That the music and career of Max Reger are once again attracting
interest among scholars outside Germany is welcome. As Reinhold
Brinkmann points out, Reger’s music has hovered on the periphery of the
standard repertory, in part owing to the persistent advocacy of key
performers, most notably two generations of Serkins. Nonetheless, despite
a substantial lack of active familiarity with the music itself, Reger is one of
those composers to whom certain clichés stick whether or not they fit. His
music is considered academic, knotty, dense, and thick. Reger remains
most closely associated with what is regarded to have been a conservative
historicism or neoclassicism in the trajectory of a neo-Brahmsian notion of
“absolute” music. In the essays in this volume, Reger’s connection to
Brahms, and by implication, Schoenberg, given Schoenberg’s celebrated
revisionist view of Brahms, is touched upon more than once.
Although the contributors to this volume, and Frisch himself in his
new book, provide important close readings of many of Reger’s works,
including the Concerto for Piano, op. 114, there is very little discussion of
his music for orchestra. Whatever one may think of the hierarchies of
musical genres, particularly the prestige of chamber music, a composer’s
career and reputation in the later nineteenth century depended greatly on
the fate of music written for large forces for a wide public. These genres
include opera, ballet, and choral and orchestral music. It has been argued
that Brahms’s relatively late emergence as a composer of music for orchestra
in the 1870s was prompted not only by psychological factors and anxieties,
but by the need to counter the phenomenal public success of Wagner.6
Those skeptical of Wagner’s ambitions and aesthetic prejudices sought to
compete with him, albeit indirectly, after 1870 by reaching the public with
large-scale works with an inherent dramatic power. Max Bruch turned to
the secular oratorio. Brahms chose the symphony and concerto.
Max Reger was the author of an important body of orchestral music
beyond the concerti for violin and piano. Indeed, it was through this
orchestral music, including the massive and brilliant Psalm 100 for chorus
and orchestra, that Reger’s reputation as a major figure of German music
came to be widely known. It was the orchestral music that during the 1920s
sustained the argument about what might have been had Reger lived. And
Reger, like Mendelssohn before him, wrote both “absolute” music for
orchestra (the three sets of variations on themes by Hiller, Mozart, and
Beethoven) and so-called “program” music (e.g., the Romantic Suite).

* **What is being asked**
Write out, word for word, the part of the passage on Max Reger from "Max Reger was" to "the Romantic Suite).". The items after this text play no part in the exercise.

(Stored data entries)
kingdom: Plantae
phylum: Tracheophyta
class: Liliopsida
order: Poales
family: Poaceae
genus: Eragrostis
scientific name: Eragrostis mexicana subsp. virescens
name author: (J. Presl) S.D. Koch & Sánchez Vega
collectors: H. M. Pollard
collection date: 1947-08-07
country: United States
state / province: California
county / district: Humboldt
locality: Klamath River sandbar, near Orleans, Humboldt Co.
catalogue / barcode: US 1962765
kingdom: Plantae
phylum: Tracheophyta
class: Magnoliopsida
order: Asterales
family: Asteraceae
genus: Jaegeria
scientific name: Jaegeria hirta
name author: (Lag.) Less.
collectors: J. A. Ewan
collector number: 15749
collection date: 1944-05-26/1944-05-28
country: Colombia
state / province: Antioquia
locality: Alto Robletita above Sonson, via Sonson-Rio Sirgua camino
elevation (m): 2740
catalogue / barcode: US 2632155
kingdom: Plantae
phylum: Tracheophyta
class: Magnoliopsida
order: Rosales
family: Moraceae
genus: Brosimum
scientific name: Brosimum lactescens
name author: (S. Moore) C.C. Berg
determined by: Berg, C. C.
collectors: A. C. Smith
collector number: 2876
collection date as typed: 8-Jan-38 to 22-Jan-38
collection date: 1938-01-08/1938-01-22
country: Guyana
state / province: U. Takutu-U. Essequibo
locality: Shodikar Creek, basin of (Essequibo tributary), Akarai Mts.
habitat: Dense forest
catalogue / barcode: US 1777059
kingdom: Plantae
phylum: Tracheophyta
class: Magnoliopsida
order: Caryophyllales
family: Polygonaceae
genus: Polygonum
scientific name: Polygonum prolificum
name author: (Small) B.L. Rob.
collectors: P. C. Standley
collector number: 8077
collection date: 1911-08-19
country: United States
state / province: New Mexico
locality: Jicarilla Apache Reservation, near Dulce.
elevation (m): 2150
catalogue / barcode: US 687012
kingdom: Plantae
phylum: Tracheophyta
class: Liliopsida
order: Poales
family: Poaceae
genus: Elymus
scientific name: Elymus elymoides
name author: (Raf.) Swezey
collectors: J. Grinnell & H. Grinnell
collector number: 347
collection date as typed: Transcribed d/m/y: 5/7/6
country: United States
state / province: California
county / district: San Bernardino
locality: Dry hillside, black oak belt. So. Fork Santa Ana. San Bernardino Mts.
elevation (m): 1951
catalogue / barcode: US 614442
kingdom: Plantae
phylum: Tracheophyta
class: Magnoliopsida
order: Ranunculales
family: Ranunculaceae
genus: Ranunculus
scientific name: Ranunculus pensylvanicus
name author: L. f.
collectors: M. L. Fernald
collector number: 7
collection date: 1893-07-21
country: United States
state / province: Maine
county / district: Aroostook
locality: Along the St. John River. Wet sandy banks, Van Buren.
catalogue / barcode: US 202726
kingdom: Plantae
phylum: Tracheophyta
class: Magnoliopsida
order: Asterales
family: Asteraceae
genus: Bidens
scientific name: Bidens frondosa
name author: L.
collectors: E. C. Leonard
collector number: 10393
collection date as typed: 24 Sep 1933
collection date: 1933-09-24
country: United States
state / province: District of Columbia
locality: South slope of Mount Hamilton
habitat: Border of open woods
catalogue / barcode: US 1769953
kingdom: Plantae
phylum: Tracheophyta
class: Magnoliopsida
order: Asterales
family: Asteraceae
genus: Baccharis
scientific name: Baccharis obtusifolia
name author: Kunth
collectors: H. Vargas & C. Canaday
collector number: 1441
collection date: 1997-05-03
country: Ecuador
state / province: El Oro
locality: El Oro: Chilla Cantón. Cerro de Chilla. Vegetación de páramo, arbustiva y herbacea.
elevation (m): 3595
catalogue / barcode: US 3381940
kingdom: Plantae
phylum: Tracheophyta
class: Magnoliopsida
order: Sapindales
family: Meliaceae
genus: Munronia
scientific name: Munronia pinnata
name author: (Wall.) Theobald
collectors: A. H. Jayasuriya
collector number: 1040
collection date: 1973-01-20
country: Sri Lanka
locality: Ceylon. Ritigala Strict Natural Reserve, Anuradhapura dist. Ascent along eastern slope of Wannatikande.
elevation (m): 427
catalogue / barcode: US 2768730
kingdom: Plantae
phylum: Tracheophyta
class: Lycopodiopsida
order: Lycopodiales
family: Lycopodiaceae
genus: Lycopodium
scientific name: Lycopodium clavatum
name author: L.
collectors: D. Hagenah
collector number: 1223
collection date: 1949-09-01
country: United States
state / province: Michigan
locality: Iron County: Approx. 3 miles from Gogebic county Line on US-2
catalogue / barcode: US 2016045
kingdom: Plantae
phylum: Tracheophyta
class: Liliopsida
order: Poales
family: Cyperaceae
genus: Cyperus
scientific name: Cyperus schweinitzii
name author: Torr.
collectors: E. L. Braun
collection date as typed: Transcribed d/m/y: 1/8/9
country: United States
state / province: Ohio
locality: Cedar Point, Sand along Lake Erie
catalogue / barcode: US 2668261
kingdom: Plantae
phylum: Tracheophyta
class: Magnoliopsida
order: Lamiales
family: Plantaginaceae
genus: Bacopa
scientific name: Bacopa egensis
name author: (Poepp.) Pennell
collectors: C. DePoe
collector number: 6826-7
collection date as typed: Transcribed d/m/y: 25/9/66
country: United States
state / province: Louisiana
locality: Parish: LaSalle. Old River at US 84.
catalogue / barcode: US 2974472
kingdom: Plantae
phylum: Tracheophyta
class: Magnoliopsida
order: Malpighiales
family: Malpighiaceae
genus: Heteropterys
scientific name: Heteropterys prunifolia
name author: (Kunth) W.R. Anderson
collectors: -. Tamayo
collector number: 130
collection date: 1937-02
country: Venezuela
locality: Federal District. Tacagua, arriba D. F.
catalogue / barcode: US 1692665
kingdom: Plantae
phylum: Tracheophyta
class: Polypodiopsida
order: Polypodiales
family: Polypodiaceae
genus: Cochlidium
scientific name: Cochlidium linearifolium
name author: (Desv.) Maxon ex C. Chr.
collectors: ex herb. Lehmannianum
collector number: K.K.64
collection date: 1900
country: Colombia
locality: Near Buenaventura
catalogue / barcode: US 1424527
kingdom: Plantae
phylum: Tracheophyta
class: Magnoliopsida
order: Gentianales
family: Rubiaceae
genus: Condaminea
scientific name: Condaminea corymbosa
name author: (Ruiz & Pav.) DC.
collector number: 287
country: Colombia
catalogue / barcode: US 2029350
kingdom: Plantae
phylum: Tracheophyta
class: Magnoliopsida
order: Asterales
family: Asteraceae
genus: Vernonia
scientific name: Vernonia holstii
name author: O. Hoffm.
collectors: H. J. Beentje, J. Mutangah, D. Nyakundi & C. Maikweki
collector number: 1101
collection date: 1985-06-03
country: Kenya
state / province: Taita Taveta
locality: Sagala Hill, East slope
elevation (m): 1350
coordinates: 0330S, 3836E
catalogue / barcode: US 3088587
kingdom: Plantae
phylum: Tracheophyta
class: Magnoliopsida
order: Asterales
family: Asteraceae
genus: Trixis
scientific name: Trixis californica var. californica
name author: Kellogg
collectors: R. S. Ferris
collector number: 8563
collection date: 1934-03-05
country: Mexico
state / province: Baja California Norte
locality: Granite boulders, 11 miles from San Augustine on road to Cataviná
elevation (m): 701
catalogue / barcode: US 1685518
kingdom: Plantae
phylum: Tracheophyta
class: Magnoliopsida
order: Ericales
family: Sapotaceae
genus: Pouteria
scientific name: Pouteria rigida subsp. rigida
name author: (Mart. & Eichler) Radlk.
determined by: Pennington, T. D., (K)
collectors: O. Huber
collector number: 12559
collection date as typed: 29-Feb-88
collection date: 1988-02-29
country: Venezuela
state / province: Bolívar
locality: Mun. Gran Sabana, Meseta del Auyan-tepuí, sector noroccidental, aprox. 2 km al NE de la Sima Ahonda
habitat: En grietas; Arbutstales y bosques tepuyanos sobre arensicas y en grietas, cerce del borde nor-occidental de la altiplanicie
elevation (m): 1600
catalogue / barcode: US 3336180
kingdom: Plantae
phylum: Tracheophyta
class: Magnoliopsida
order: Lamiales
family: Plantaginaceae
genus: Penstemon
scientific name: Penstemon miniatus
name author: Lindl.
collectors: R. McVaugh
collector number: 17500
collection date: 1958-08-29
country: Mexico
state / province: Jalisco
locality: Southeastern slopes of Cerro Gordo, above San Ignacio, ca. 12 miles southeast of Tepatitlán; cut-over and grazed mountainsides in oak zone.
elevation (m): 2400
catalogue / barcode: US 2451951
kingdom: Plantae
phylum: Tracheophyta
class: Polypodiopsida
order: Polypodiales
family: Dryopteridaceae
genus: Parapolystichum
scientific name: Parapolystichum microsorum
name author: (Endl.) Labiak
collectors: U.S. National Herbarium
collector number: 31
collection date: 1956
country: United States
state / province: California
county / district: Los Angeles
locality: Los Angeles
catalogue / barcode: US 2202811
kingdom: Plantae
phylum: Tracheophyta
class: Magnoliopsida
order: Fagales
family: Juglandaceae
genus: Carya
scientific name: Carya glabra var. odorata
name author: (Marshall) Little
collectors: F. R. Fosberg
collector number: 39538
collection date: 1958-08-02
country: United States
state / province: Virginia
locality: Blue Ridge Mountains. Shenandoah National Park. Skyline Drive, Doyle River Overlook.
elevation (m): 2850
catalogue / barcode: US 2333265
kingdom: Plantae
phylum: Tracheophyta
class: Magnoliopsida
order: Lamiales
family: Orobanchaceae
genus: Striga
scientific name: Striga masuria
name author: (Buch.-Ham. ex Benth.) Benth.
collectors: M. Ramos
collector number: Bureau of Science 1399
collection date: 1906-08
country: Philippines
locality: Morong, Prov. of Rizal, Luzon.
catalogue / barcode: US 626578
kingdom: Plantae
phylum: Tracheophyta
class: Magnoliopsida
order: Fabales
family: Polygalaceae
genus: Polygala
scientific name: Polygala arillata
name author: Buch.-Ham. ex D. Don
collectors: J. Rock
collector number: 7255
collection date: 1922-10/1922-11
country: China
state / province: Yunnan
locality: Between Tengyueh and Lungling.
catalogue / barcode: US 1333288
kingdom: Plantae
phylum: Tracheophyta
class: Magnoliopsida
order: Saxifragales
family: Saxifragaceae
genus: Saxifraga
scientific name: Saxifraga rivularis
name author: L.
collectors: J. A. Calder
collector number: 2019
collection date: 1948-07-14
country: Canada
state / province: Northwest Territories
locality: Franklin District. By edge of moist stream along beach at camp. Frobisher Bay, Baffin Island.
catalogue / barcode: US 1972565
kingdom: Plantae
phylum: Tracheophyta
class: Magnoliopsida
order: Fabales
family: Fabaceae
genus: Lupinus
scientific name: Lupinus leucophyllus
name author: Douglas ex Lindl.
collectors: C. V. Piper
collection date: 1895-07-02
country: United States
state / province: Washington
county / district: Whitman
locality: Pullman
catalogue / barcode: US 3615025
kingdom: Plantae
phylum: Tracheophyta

* **Reply to the exercise**
Max Reger was the author of an important body of orchestral music
beyond the concerti for violin and piano. Indeed, it was through this
orchestral music, including the massive and brilliant Psalm 100 for chorus
and orchestra, that Reger’s reputation as a major figure of German music
came to be widely known. It was the orchestral music that during the 1920s
sustained the argument about what might have been had Reger lived. And
Reger, like Mendelssohn before him, wrote both “absolute” music for
orchestra (the three sets of variations on themes by Hiller, Mozart, and
Beethoven) and so-called “program” music (e.g., the Romantic Suite).